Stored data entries
_ _ _ _ _ _ _

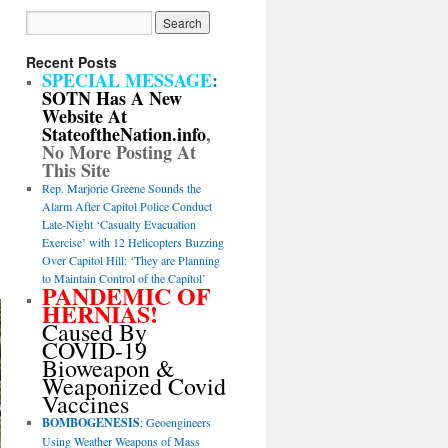
Recent Posts
SPECIAL MESSAGE
:
SOTN Has A New
Website At
StateoftheNation.info
,
No More Posting At
This Site
Rep. Marjorie Greene Sounds the
Alarm After Capitol Police Conduct
Late-Night ‘Casualty Evacuation
Exercise’ with 12 Helicopters Buzzing
Over Capitol Hill: ‘They are Planning
to Maintain Control of the Capitol’
PANDEMIC OF
HERNIAS!
Caused By
COVID-19
Bioweapon &
Weaponized Covid
Vaccines
BOMBOGENESIS
: Geoengineers
Using Weather Weapons of Mass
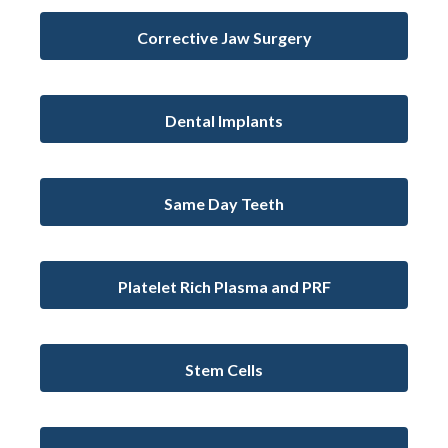
Corrective Jaw Surgery
Dental Implants
Same Day Teeth
Platelet Rich Plasma and PRF
Stem Cells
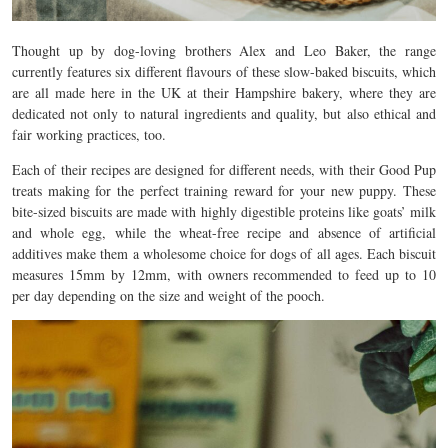
Thought up by dog-loving brothers Alex and Leo Baker, the range
currently features six different flavours of these slow-baked biscuits, which
are all made here in the UK at their Hampshire bakery, where they are
dedicated not only to natural ingredients and quality, but also ethical and
fair working practices, too.
Each of their recipes are designed for different needs, with their Good Pup
treats making for the perfect training reward for your new puppy.
These
bite-sized biscuits are made with highly digestible proteins like goats’ milk
and whole egg, while the wheat-free recipe and absence of artificial
additives make them a wholesome choice for dogs of all ages. Each biscuit
measures 15mm by 12mm, with owners recommended to feed up to 10
per day depending on the size and weight of the pooch.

_ _ _ _ _ _ _

**ASSIGNMENT:**
The line containing "bite-sized biscuits are" and every line after it, through the end of the records above: output exactly those, and nothing else.

**TASK SOLUTION:**
bite-sized biscuits are made with highly digestible proteins like goats’ milk
and whole egg, while the wheat-free recipe and absence of artificial
additives make them a wholesome choice for dogs of all ages. Each biscuit
measures 15mm by 12mm, with owners recommended to feed up to 10
per day depending on the size and weight of the pooch.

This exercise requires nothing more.